Since my audience is typically content teachers, most disagree. When asked why they disagree, they answer, “That’s the English teacher’s job!”
In contrast with these participants, I agree with the statement. I believe it IS the job of the bilingual teacher to teach the English language—the English language of their subject.
I take this position based on the principles of systemic functional linguistics (SFL).
The TESOL Teacher Educator Interest Section (TEIS) hosted a webinar with Dr. Maria Estela Brisk titled SFL Genre Pedagogy: Teaching Writing to Students of all Ages. While she focused on writing specifically, I think the content applies to all types of language production, and I believe the concepts she discussed in regard to SFL are critical knowledge for bilingual teachers.
I want to specifically highlight two points from the video to illustrate why I believe bilingual education teachers should know about and teach the English language.
Every subject has it’s own language
SFL puts the text as the focal point for understanding language (as seen in the picture above). The characteristics of the text are determined by the context of culture. In bilingual education, we can interpret culture as the subject or academic discipline.
Every academic discipline has their own ways of organizing text about their subject, be it oral texts or written texts. This organization is called genre in SFL.
English teachers focus on general language use. They do not have the time to teach the genres of every subject. If bilingual teachers do not teach the subject-specific ways of creating oral or written texts for communication in the subject area, no one will. Which brings us to the second point…
Students have to be taught to produce language, not just told
Participants in bilingual education workshops are often concerned that Taiwanese students do not have enough English ability to communicate in a bilingual classroom—they don’t. Yet, at the same time, they say it is not their job to teach language.
There is a disconnect between these two ideas.
If the goal is for students to be able to use English in the content classroom, we have to teach them how, not just tell them to. Students will not just magically one day be able to use English without being taught, just like students will not magically know how to do chemistry. Explicit teaching matters!
However, this isn’t to say that bilingual teachers will teach like English teachers—they shouldn’t—but it also doesn’t mean they shouldn’t teach language. They must teach language in subject-specific ways that are aligned with the purpose of communicating about the subject, an idea that SFL brings to the forefront.

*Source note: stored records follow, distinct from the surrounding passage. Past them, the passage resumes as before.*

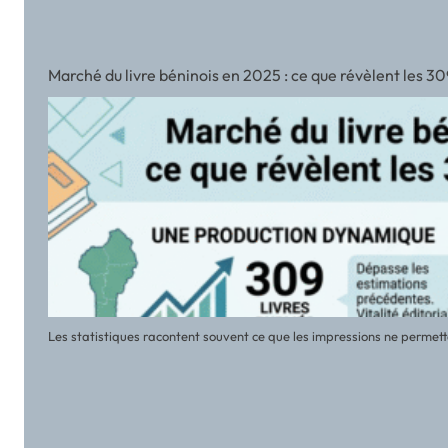
Marché du livre béninois en 2025 : ce que révèlent les 30
Les statistiques racontent souvent ce que les impressions ne permette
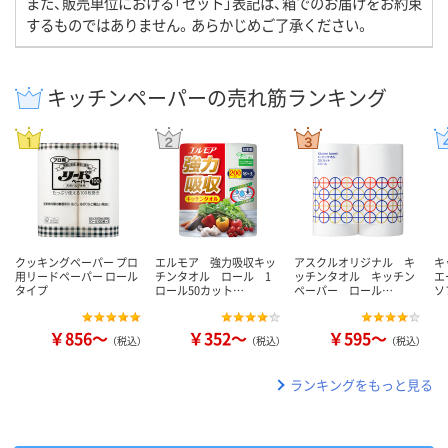
また、販売単位における「セット」表記は、箱でのお届けをお約束
するものではありません。あらかじめご了承ください。
キッチンペーパーの売れ筋ランキング
クッキングペーパー プロ
エルモア 強力吸収キッ
アスクルオリジナル キ
キ
用リードペーパー ロール
チンタオル ロール 1
ッチンタオル キッチン
エ
タイプ
ロール50カット…
ペーパー ロール…
ソ
￥856～
￥352～
￥595～
（税込）
（税込）
（税込）
ランキングをもっと見る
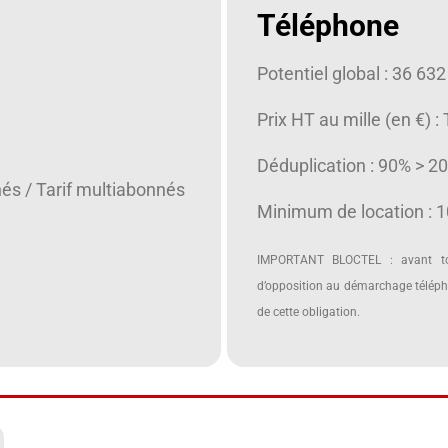
Téléphone
Potentiel global : 36 632
Prix HT au mille (en €) :
Déduplication : 90% > 2
nés / Tarif multiabonnés
Minimum de location : 
IMPORTANT BLOCTEL : avant tou
d’opposition au démarchage télépho
de cette obligation.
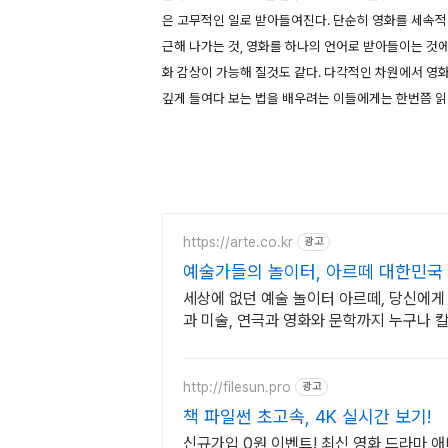
은 고무적인 일로 받아들여진다. 단순히 영화를 세속적
근해 나가는 것, 영화를 하나의 언어로 받아들이는 것에
화 감상이 가능해 질것도 같다. 다각적인 차원에서 영
깊게 들여다 보는 법을 배우려는 이들에게는 한번쯤 읽
https://arte.co.kr
광고
예술가들의 놀이터, 아르떼 대한민국
세상에 없던 예술 놀이터 아르떼, 당신에
과 미술, 연극과 영화와 문학까지 누구나 
http://filesun.pro
광고
책 파일썬 초고속, 4K 실시간 보기!
신규가입 0원 이벤트! 최신 영화,드라마,애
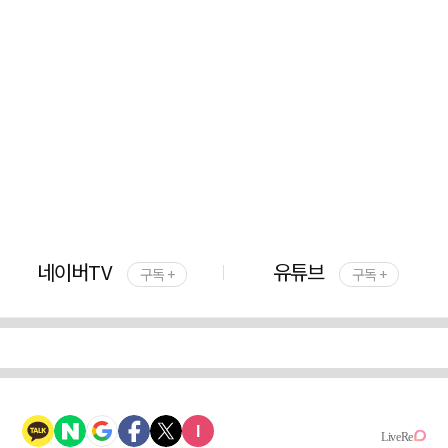
네이버TV
유튜브
구독 +
구독 +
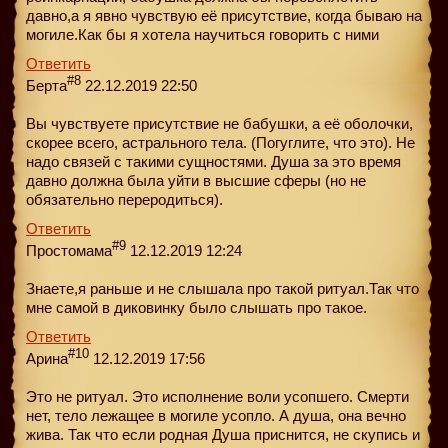
давно,а я явно чувствую её присутствие, когда бываю на
могиле.Как бы я хотела научиться говорить с ними
Ответить
#8
Берта
22.12.2019 22:50
Вы чувствуете присутствие не бабушки, а её оболочки,
скорее всего, астрального тела. (Погуглите, что это). Не
надо связей с такими сущностями. Душа за это время
давно должна была уйти в высшие сферы (но не
обязательно переродиться).
Ответить
#9
Простомама
12.12.2019 12:24
Знаете,я раньше и не слышала про такой ритуал.Так что
мне самой в диковинку было слышать про такое.
Ответить
#10
Арина
12.12.2019 17:56
Это не ритуал. Это исполнение воли усопшего. Смерти
нет, тело лежащее в могиле усопло. А душа, она вечно
жива. Так что если родная Душа приснится, не скупись и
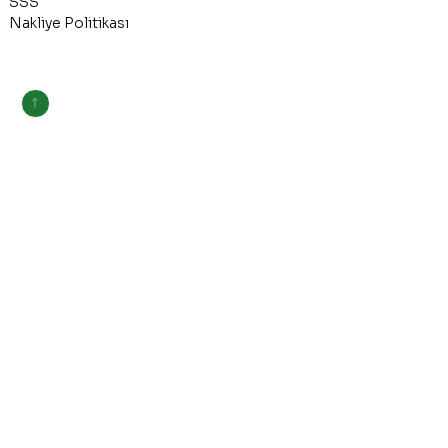
SSS
Nakliye Politikası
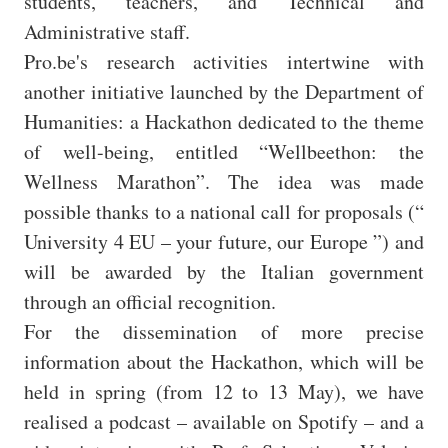
students, teachers, and Technical and
Administrative staff.
Pro.be's research activities intertwine with
another initiative launched by the Department of
Humanities: a Hackathon dedicated to the theme
of well-being, entitled “Wellbeethon: the
Wellness Marathon”. The idea was made
possible thanks to a national call for proposals (“
University 4 EU – your future, our Europe ”) and
will be awarded by the Italian government
through an official recognition.
For the dissemination of more precise
information about the Hackathon, which will be
held in spring (from 12 to 13 May), we have
realised a podcast – available on Spotify – and a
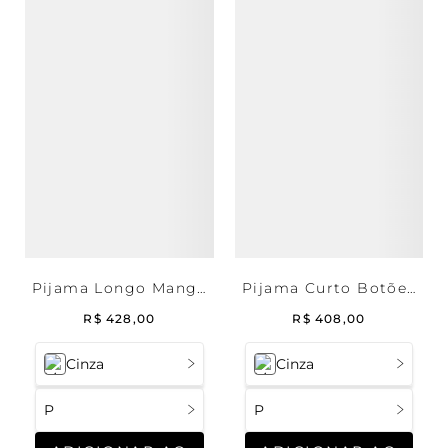
Pijama Longo Manga
Pijama Curto Botões
Longa Malha Rafael
Malha Rafael
R$
428
,
00
R$
408
,
00
Cinza
Cinza
P
P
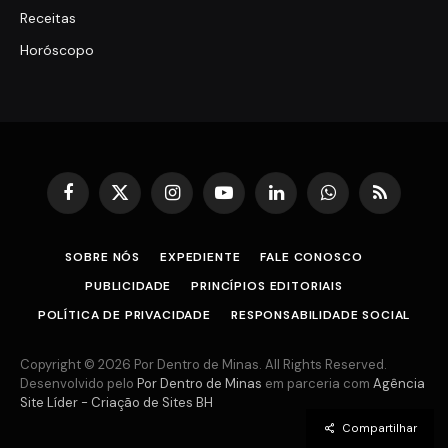
Receitas
Horóscopo
Facebook
X
Instagram
YouTube
LinkedIn
WhatsApp
RSS
(Twitter)
SOBRE NÓS
EXPEDIENTE
FALE CONOSCO
PUBLICIDADE
PRINCÍPIOS EDITORIAIS
POLÍTICA DE PRIVACIDADE
RESPONSABILIDADE SOCIAL
Copyright © 2026 Por Dentro de Minas. All Rights Reserved.
Desenvolvido pelo
Por Dentro de Minas
em parceria com
Agência
Site Líder - Criação de Sites BH
Compartilhar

Teacher educators’ role in teacher SFL genre pedagogy
It is not good enough for a bilingual education teacher to simply be a user of language. Teacher educators must guide bilingual education teachers to also be analyzers of language and teachers of language. Teachers must be able to analyze the subject-specific ways language is used in their disciplines using the principles of SFL. Once teachers become language-aware, they can then teach language to their students using SFL genre pedagogy in a way that integrates content and language.
Dr. Maria Estela Brisk gives a brilliant introduction to these concepts and provides a good starting point for teacher educators to begin to consider how they can convince bilingual education teachers that they ARE teachers of language—the language of their subject.